Nanci Koschman says the things she learned reading special prosecutor Dan K. Webb's report on her son David Koschman's death were upsetting and eye-opening. | Peter Holderness / Sun-Times
Updated: May 21, 2014 6:32AM
There is a different sound to Nanci Koschman’s voice this Easter over last.
Maybe it’s because she’s marking the 10th anniversary of the lone punch that ended the life of her only child, David.
But in her voice, there is more.
Easter is a season of transformation from suffering to renewal.
Nanci Koschman, 65, may be entering a new season of her own.
Anyone who has read the Sun-Times for the last three years knows this story. Knows it has taken a relentless news investigation led by Tim Novak and Chris Fusco; a special prosecutor; the involuntary manslaughter conviction of R.J. Vanecko; and a 162-page report — all to confirm what was obvious from the beginning. That the 2004 assault on 21-year-old David Koschman by a member of the Daley clan was covered up not once but twice by the Chicago police and Cook County prosecutors.
Though R.J. Vanecko this year admitted his guilt and served 60 days in jail, he is the only person in this whole horrible saga who’s been held legally or ethically accountable.
Mrs.
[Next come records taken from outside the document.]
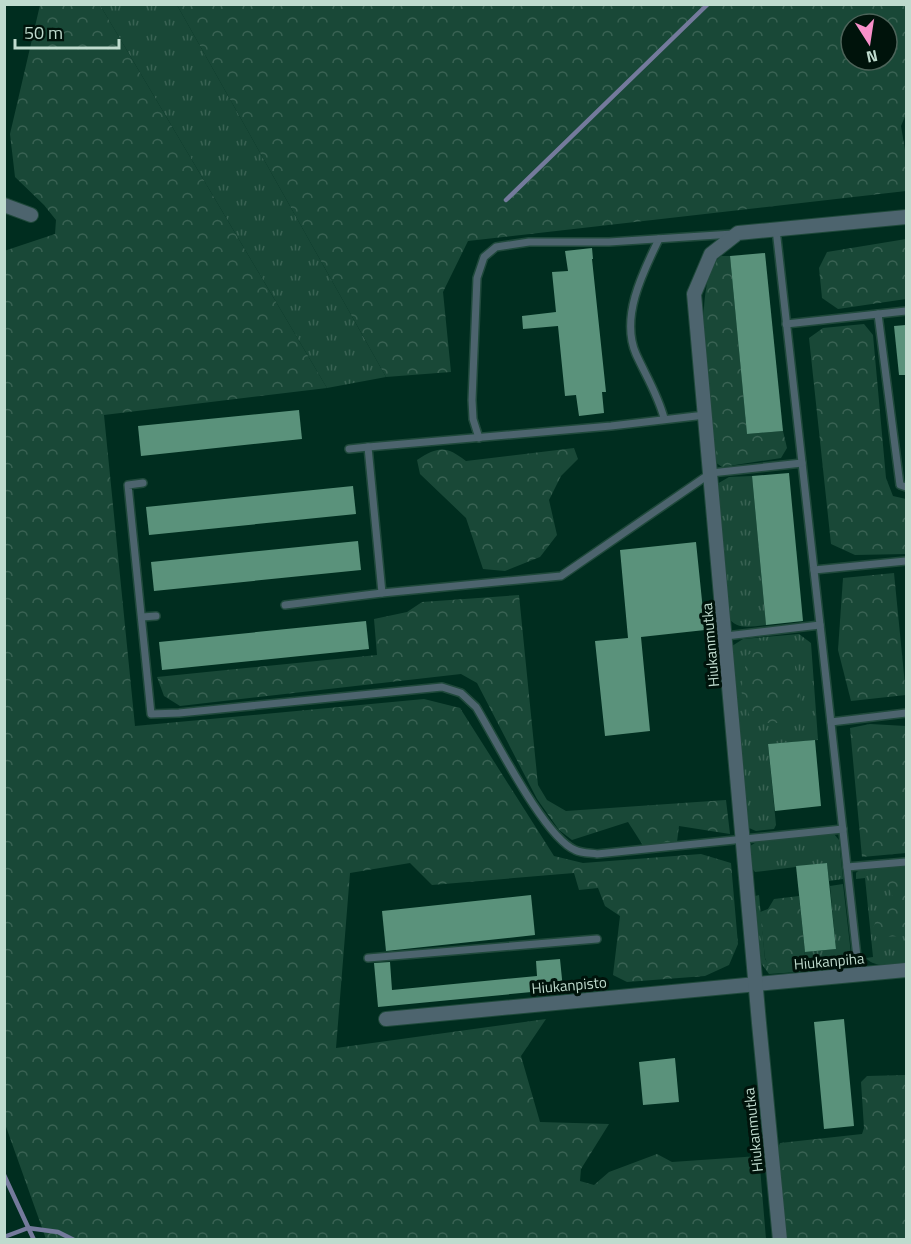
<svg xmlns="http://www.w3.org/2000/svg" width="911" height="1244" viewBox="0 0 911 1244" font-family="'Titillium Web',sans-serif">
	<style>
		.grass { fill: url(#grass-tufts) }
		.forest { fill: url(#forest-crowns); fill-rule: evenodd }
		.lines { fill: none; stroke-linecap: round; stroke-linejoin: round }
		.stream { stroke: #747a9c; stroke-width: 4.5 }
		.building { fill: #5a927b }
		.lane-casing { stroke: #1f493b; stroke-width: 10 }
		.street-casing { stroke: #1f493b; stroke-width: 16 }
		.lane { stroke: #4d646e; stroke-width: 7 }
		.street { stroke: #4d646e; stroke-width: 14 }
		.labels { text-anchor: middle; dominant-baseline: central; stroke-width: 6; stroke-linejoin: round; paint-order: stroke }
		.street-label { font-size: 15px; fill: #bfdbce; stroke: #00130b }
	</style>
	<defs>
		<pattern id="grass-tufts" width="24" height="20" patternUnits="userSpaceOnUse" patternTransform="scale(1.5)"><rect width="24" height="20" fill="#194837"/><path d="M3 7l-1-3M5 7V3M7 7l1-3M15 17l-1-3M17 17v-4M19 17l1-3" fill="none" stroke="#396253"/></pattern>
		<pattern id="forest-crowns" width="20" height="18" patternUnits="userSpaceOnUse" patternTransform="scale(1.5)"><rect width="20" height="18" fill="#194837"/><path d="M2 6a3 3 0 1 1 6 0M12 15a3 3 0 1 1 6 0" fill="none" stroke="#396253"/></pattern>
	</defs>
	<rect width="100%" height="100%" fill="#002d1f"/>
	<g class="grass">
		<path d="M100,5H177L386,377L327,388Z"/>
		<path d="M752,476L766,625C752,626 737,631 728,617L717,484L729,477Z"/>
		<path d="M799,634L811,643L818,740L768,744L776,825L774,829L756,831L749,828L732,646L743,639Z"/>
		<path d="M834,834L839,840L843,879L829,881L827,863L755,872L752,868L750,846L758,841Z"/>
		<path d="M906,864V963C893,964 876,969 866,958L873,957L865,878L856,879C856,877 856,875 856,873C860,866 898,865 906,864Z"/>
		<path d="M843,884L851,954L847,965L840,969L769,974L761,963L755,896L759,895L765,959C773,973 788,967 801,964L805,952L836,949L830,886Z"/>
	</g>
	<g class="forest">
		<path d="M40,5H100L327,388L104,415L135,726L424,699L460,708L554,856L583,863L701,854L731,863L738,944L729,965L705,976L627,982L613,975L620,916L605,906L598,888L579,890L574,873L432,885L410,863L350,873L336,1048L546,1019L521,1056L540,1122L609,1124L581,1169L580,1181L594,1185L609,1172L657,1154L672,1162L759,1156L766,1239H46L4,1121V251L55,234L56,220L44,205L15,177L10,134Z"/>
		<path d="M177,5H906V114L901,126L906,156V191L468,241L443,292L451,372L386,377ZM851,24H887V60H851Z"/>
		<path d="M906,239V299L838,309L822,298L819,268L827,252Z"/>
		<path d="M721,256H730L747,434L783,431L787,448L781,458L722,467L715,462C711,423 688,279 721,256Z"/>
		<path d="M864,324L873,335L886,478L893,496L906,499V554L855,555L831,544L809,338L823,328Z"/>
		<path d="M574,448L578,459L561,476L549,500L557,535L540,557L505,571L483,569L466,518L420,474L417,460C439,446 446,446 466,461Z"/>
		<path d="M894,573L906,695L851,701L838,650L843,578Z"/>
		<path d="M519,595L538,785L547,800L566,811L726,800L730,834L679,826L677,842L644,847L628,822L572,840L559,830L537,799L477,683L461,674L180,706L164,696L157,677L377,655L374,619L407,612L422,602Z"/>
		<path d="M769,648L792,649L802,709L777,723H752L741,691L747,655Z"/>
		<path d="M870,724L906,726V853L862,857L850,728Z"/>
		<path d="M906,873V936L876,937L873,929L879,911L895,901L886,883L891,875Z"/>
		<path d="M799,896L805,952L801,964C789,971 781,970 768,965L765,958L760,912L768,909L774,899Z"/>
		<path d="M905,1075L906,1089V1239H787L778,1148L780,1143L862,1134L864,1128L861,1082L867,1076Z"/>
	</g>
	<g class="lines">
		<g class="stream">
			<path d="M506,200L708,4"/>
			<path d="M4,1175L34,1240"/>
			<path d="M4,1237L28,1228L58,1232L74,1240"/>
		</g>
	</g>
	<g class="building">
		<path d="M592,248L593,259H592L606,392H602L604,413L579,416L576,395L565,396L558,326L523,329L522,316L556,312L552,272L568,271L565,251Z"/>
		<path d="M765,253L783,431L747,434L730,256Z"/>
		<path d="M906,325V375H899L894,326Z"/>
		<path d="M299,410L302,439L141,456L138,426Z"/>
		<path d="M789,473L803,621L766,625L752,476Z"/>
		<path d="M353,486L356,514L149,535L146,507Z"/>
		<path d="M358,541L361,570L154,591L151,562Z"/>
		<path d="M696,542L705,630L641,637L650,731L605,736L595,641L628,638L620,550Z"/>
		<path d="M366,621L369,649L162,670L159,642Z"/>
		<path d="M815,740L821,806L775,811L768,744Z"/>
		<path d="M827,863L836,949L805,952L796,866Z"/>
		<path d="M531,895L535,935L386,951L382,911Z"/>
		<path d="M560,959L563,989L378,1007L374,963L390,962L392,990L537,976L536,961Z"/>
		<path d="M844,1019L854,1126L824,1129L814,1022Z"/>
		<path d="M675,1058L679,1102L643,1105L639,1062Z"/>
	</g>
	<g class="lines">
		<g class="lane-casing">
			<g id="lane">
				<path d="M776,229L859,975"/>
				<path d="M659,239C643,272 620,317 636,354C646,376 658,395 664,418"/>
				<path d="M878,314L900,485L906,487"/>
				<path d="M786,324L906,311"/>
				<path d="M705,415L611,426L368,447L382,593L561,576L711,473L802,463"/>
				<path d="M479,438L473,419L472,400L477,278L484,257L496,247L529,242H609L733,234"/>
				<path d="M349,449L368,447"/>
				<path d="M143,483L128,485L151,714L179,713L442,687L461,693L476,707C495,738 544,837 575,850C581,853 590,853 597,854L843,829"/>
				<path d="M814,570L906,561"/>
				<path d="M285,605L382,593"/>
				<path d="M142,617L156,616"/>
				<path d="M726,636L820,625"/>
				<path d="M831,722L906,713"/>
				<path d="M847,867L906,862"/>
				<path d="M368,958L597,939"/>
			</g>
		</g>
		<g class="street-casing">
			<g id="street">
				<path d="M4,205L31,215"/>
				<path d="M386,1019L906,970"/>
				<path d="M780,1240L759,1023L694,294L711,254L738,233L906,217"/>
			</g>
		</g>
		<use href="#lane" class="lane"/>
		<use href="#street" class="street"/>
	</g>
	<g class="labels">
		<g class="street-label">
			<text transform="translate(710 645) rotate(-95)">Hiukanmutka</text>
			<text transform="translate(829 961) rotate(-5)">Hiukanpiha</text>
			<text transform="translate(569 985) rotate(-5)">Hiukanpisto</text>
			<text transform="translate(753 1130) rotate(-96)">Hiukanmutka</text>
		</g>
	</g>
	<rect width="911" height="1244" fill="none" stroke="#bfdbce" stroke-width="12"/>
	<g transform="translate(869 42) rotate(168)"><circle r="28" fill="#00130b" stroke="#4c6359" stroke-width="1.5"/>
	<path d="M0-4.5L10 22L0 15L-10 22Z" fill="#f890ca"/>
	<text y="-9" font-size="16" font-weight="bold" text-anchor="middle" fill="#bfdbce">N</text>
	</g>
	<path d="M15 39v9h104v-9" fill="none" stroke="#bfdbce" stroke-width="3"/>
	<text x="24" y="39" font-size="18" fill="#bfdbce" stroke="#00130b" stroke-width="4.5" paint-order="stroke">50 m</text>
</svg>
Koschman keeps re-reading special prosecutor Dan Webb’s thick report. Each time, she is shocked to find yet another detail never revealed to her by authorities.
“If there are five stages of grief,” she told me, “I’m now in the second one.”
The first stage, as famed Dr. Elisabeth Kubler-Ross taught us, is denial and isolation.
The second stage is anger.
Nanci Koschman is angry.
Which is why she, through attorneys Locke Bowman and G. Flint Taylor, filed a lawsuit in federal court charging the denial of her son’s civil rights.
“This is not about money,” said Mrs. Koschman. “I have nothing to lose anymore.”
The first hearing took place on Tuesday.
There are more than 30 named defendants, including current and former heads of the state’s attorney’s office Anita Alvarez and Dick Devine; former police superintendents Phil Cline and Jody Weis; R.J. Vanecko and Daley family members. But it is taxpayers who will underwrite the legal tab for any and all government officials.
“There is no underestimating the potential for the expensive and time-consuming process,” said Bowman.
If U.S. District Judge Rebecca Pallmeyer green-lights this case, it will take years to resolve, as private law firms hired by the city and county make a bundle.
It doesn’t have to be.
Did the Jon Burge police torture cases teach us nothing? About how nearly $100 million in tax dollars went down the drain to try but fail to keep government’s dirty little secrets from the public?
This case can be different.
Rahm Emanuel wasn’t the mayor, and Garry McCarthy wasn’t the police superintendent when this happened.
They can do something significant. By scrubbing the Chicago Police Department of officers who threw David Koschman under the bus. By making Freedom of Information requests an open door rather than an obstacle course so we’re not pulling teeth to find the truth. And by joining in a request to open the special prosecutor’s grand jury material to public view.
This is a case about justice.
About renewing trust.
And it reaches way beyond Nanci and David Koschman.